What is remarkable about these intervention requests is that these countries, particularly South Africa itself and Ireland, are requesting the court to expand its interpretation of genocide.
Attempts to broaden the scope of the Genocide Convention
As it is well known, the official definition of genocide is laid down in the 1948 Genocide Convention, which this case is based on. The Court shed light on its interpretation in the previous cases involving Serbia during the Yugoslav wars, namely Bosnia and Herzegovina v. Serbia (2007), in which the Court established a high threshold for proving genocide and did recognise the Srebrenica massacre in 1995 as such.
While Ireland does, in its Intervention, condemn the 7th of October attacks and recognises that actions by Hamas such as murdering civilians, taking hostages, and even using human shields, are grave violations to international law, it does not seem to be taking those into account when asking the Court to expand the interpretation of genocide. Ireland submits that “in the absence of direct evidence of a policy or campaign, this element of the internationally wrongful act of genocide may be established by consideration of indirect or circumstantial evidence. This includes evidence of a general pattern of widespread and systematic acts directed at the protected group which leads to their destruction, in whole or part, from which it can be inferred that the said destruction was the intended result or foreseeable consequence.”[1]
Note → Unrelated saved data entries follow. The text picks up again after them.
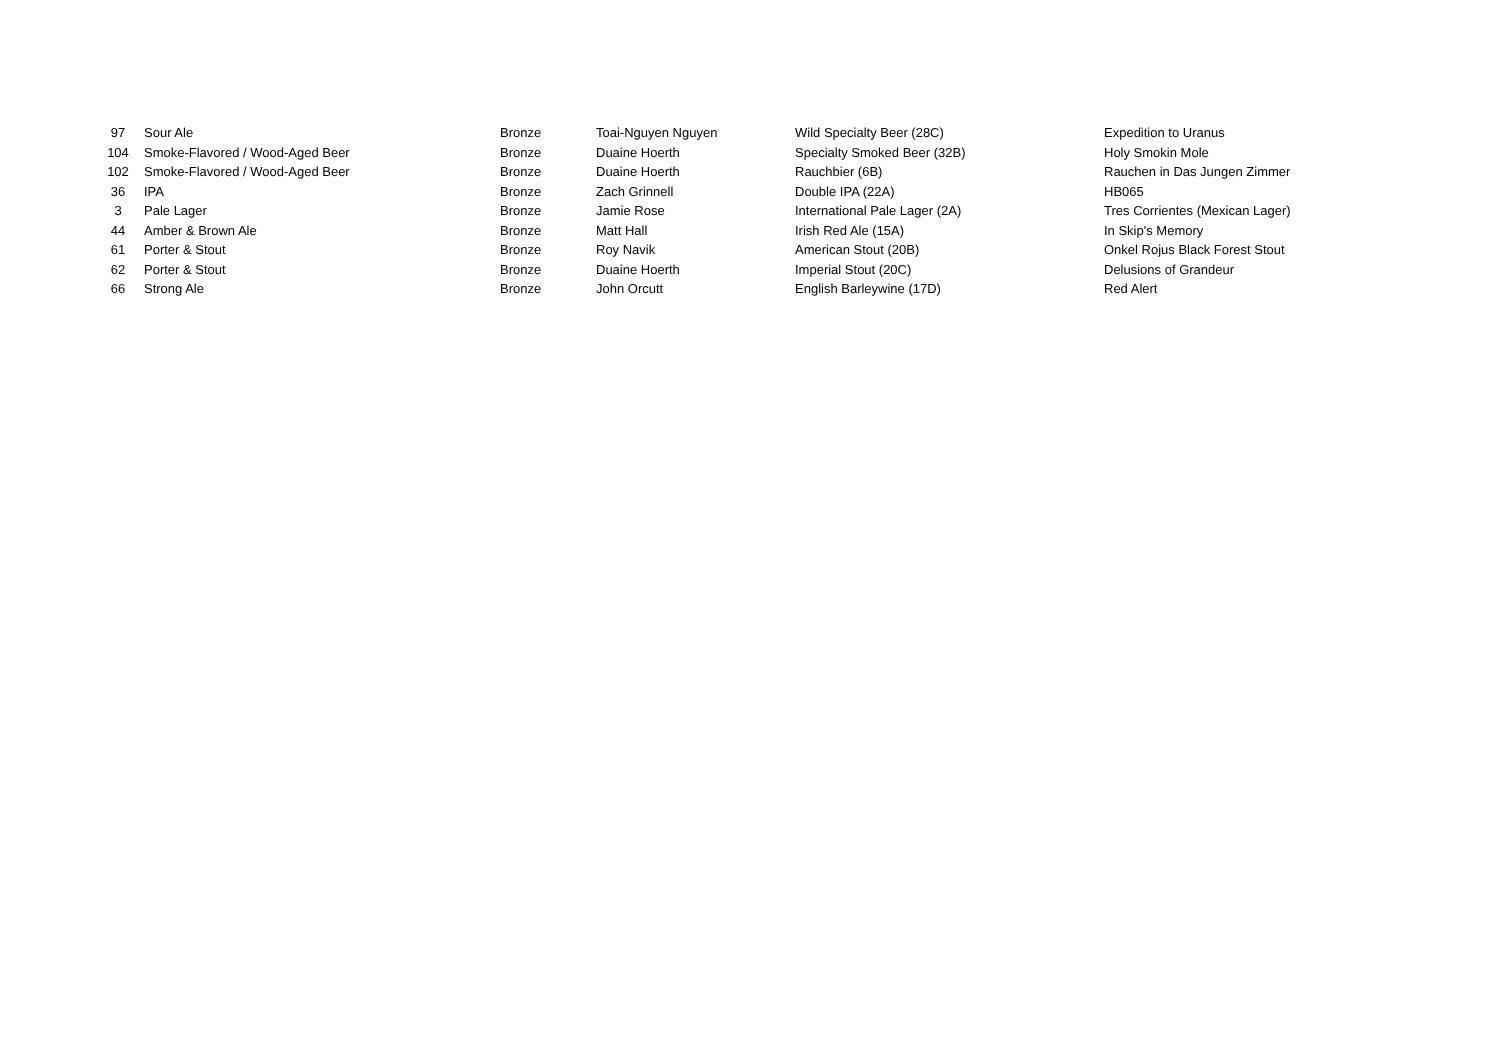| 97 | Sour Ale | Bronze | Toai-Nguyen Nguyen | Wild Specialty Beer (28C) | Expedition to Uranus |
| 104 | Smoke-Flavored / Wood-Aged Beer | Bronze | Duaine Hoerth | Specialty Smoked Beer (32B) | Holy Smokin Mole |
| 102 | Smoke-Flavored / Wood-Aged Beer | Bronze | Duaine Hoerth | Rauchbier (6B) | Rauchen in Das Jungen Zimmer |
| 36 | IPA | Bronze | Zach Grinnell | Double IPA (22A) | HB065 |
| 3 | Pale Lager | Bronze | Jamie Rose | International Pale Lager (2A) | Tres Corrientes (Mexican Lager) |
| 44 | Amber & Brown Ale | Bronze | Matt Hall | Irish Red Ale (15A) | In Skip's Memory |
| 61 | Porter & Stout | Bronze | Roy Navik | American Stout (20B) | Onkel Rojus Black Forest Stout |
| 62 | Porter & Stout | Bronze | Duaine Hoerth | Imperial Stout (20C) | Delusions of Grandeur |
| 66 | Strong Ale | Bronze | John Orcutt | English Barleywine (17D) | Red Alert |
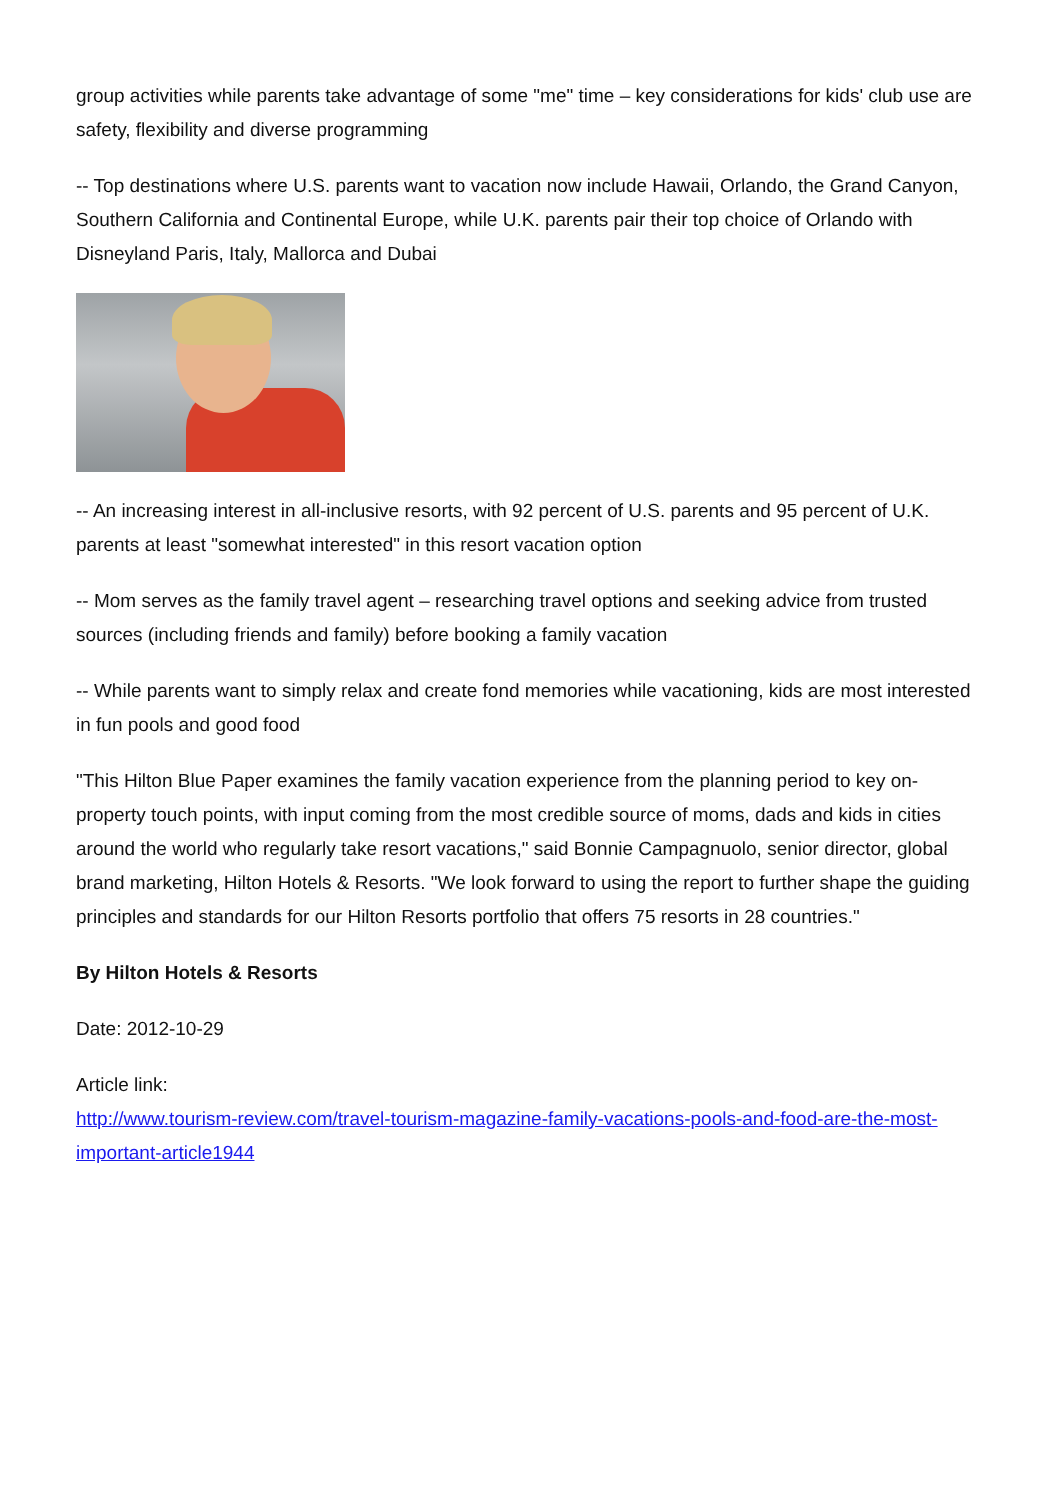group activities while parents take advantage of some "me" time – key considerations for kids' club use are safety, flexibility and diverse programming
-- Top destinations where U.S. parents want to vacation now include Hawaii, Orlando, the Grand Canyon, Southern California and Continental Europe, while U.K. parents pair their top choice of Orlando with Disneyland Paris, Italy, Mallorca and Dubai
-- An increasing interest in all-inclusive resorts, with 92 percent of U.S. parents and 95 percent of U.K. parents at least "somewhat interested" in this resort vacation option
-- Mom serves as the family travel agent – researching travel options and seeking advice from trusted sources (including friends and family) before booking a family vacation
-- While parents want to simply relax and create fond memories while vacationing, kids are most interested in fun pools and good food
"This Hilton Blue Paper examines the family vacation experience from the planning period to key on-property touch points, with input coming from the most credible source of moms, dads and kids in cities around the world who regularly take resort vacations," said Bonnie Campagnuolo, senior director, global brand marketing, Hilton Hotels & Resorts. "We look forward to using the report to further shape the guiding principles and standards for our Hilton Resorts portfolio that offers 75 resorts in 28 countries."
By Hilton Hotels & Resorts
Date: 2012-10-29
Article link:
http://www.tourism-review.com/travel-tourism-magazine-family-vacations-pools-and-food-are-the-most-important-article1944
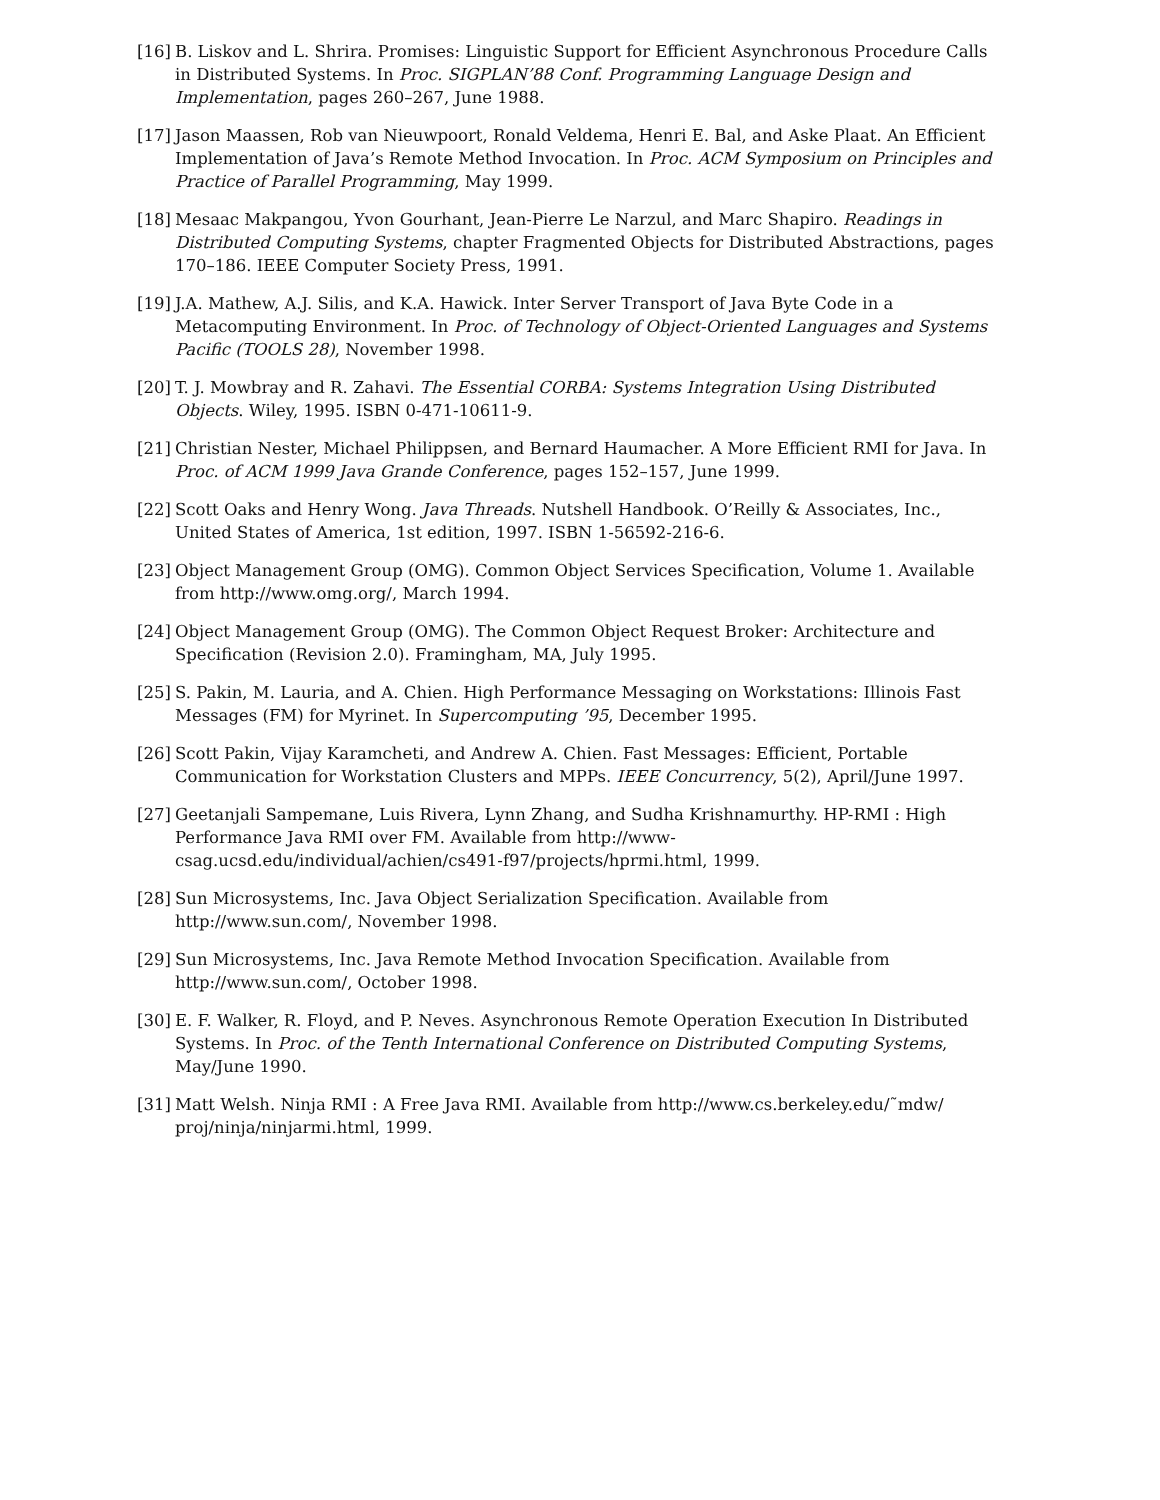[16]
B. Liskov and L. Shrira. Promises: Linguistic Support for Efficient Asynchronous Procedure Calls in Distributed Systems. In Proc. SIGPLAN’88 Conf. Programming Language Design and Implementation, pages 260–267, June 1988.
[17]
Jason Maassen, Rob van Nieuwpoort, Ronald Veldema, Henri E. Bal, and Aske Plaat. An Efficient Implementation of Java’s Remote Method Invocation. In Proc. ACM Symposium on Principles and Practice of Parallel Programming, May 1999.
[18]
Mesaac Makpangou, Yvon Gourhant, Jean-Pierre Le Narzul, and Marc Shapiro. Readings in Distributed Computing Systems, chapter Fragmented Objects for Distributed Abstractions, pages 170–186. IEEE Computer Society Press, 1991.
[19]
J.A. Mathew, A.J. Silis, and K.A. Hawick. Inter Server Transport of Java Byte Code in a Metacomputing Environment. In Proc. of Technology of Object-Oriented Languages and Systems Pacific (TOOLS 28), November 1998.
[20]
T. J. Mowbray and R. Zahavi. The Essential CORBA: Systems Integration Using Distributed Objects. Wiley, 1995. ISBN 0-471-10611-9.
[21]
Christian Nester, Michael Philippsen, and Bernard Haumacher. A More Efficient RMI for Java. In Proc. of ACM 1999 Java Grande Conference, pages 152–157, June 1999.
[22]
Scott Oaks and Henry Wong. Java Threads. Nutshell Handbook. O’Reilly & Associates, Inc., United States of America, 1st edition, 1997. ISBN 1-56592-216-6.
[23]
Object Management Group (OMG). Common Object Services Specification, Volume 1. Available from http://www.omg.org/, March 1994.
[24]
Object Management Group (OMG). The Common Object Request Broker: Architecture and Specification (Revision 2.0). Framingham, MA, July 1995.
[25]
S. Pakin, M. Lauria, and A. Chien. High Performance Messaging on Workstations: Illinois Fast Messages (FM) for Myrinet. In Supercomputing ’95, December 1995.
[26]
Scott Pakin, Vijay Karamcheti, and Andrew A. Chien. Fast Messages: Efficient, Portable Communication for Workstation Clusters and MPPs. IEEE Concurrency, 5(2), April/June 1997.
[27]
Geetanjali Sampemane, Luis Rivera, Lynn Zhang, and Sudha Krishnamurthy. HP-RMI : High Performance Java RMI over FM. Available from http://www-csag.ucsd.edu/individual/achien/cs491-f97/projects/hprmi.html, 1999.
[28]
Sun Microsystems, Inc. Java Object Serialization Specification. Available from http://www.sun.com/, November 1998.
[29]
Sun Microsystems, Inc. Java Remote Method Invocation Specification. Available from http://www.sun.com/, October 1998.
[30]
E. F. Walker, R. Floyd, and P. Neves. Asynchronous Remote Operation Execution In Distributed Systems. In Proc. of the Tenth International Conference on Distributed Computing Systems, May/June 1990.
[31]
Matt Welsh. Ninja RMI : A Free Java RMI. Available from http://www.cs.berkeley.edu/˜mdw/ proj/ninja/ninjarmi.html, 1999.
While the Palestinian people of Gaza are indeed a protected group like any other under the 1948 Genocide Convention, the humanitarian crisis has been caused by the armed conflict between Hamas and Israel. South Africa and Ireland, in particular, appear to be requesting an expansion of the interpretation of the term genocide just so that Israel´s actions can fit in it. This risks potentially distorting the interpretation of international law to suit a particular situation rather than vice versa; in this way, the crime of genocide becomes a malleable term, allowing the Court to ignore the intention of the drafters of the Convention, and requiring it to take account of broad (and controversial) historical narratives.
As the legal procedure currently stands, South Africa was requested by the Court to present a memorial document detailing the evidence supporting its claims. South Africa submitted this document on the 28th of October 2024 consisting of 750 pages plus 4,000 additional pages of annexes in which South Africa affirms to contain evidence of “how the government of Israel has violated the genocide convention by promoting the destruction of Palestinians living in Gaza, physically killing them with an assortment of destructive weapons, depriving them access to humanitarian assistance, causing conditions of life that are aimed at their physical destruction” and “that undergirding Israel’s genocidal acts is the special intent to commit genocide.”[2]
Nevertheless, South Africa also claims in its statement that “[t]he Palestinian struggle against imperialism, Israeli apartheid and settler colonialism is the daily reality of the Palestinian people. Since 1948, they have faced various forms of colonisation […]”. This is a contentious historical assertion; far from merely criticising the Israeli government´s current actions, South Africa is attempting to broaden the scope of the inquiry, suggesting South Africa’s real intention is to delegitimising the State of Israel´s existence. Taking this broad historical inquiry into account might compromise the integrity of the evidence South Africa submitted to the Court.
Current status of the proceedings
The Memorial South Africa submitted in October 2024 has not been made public; it is currently only in the hands of the Court. The published deadline fixed for Israel to respond with its own counter-memorial is July 2025.
[1] Para.34 of Ireland’s Declaration of Intervention.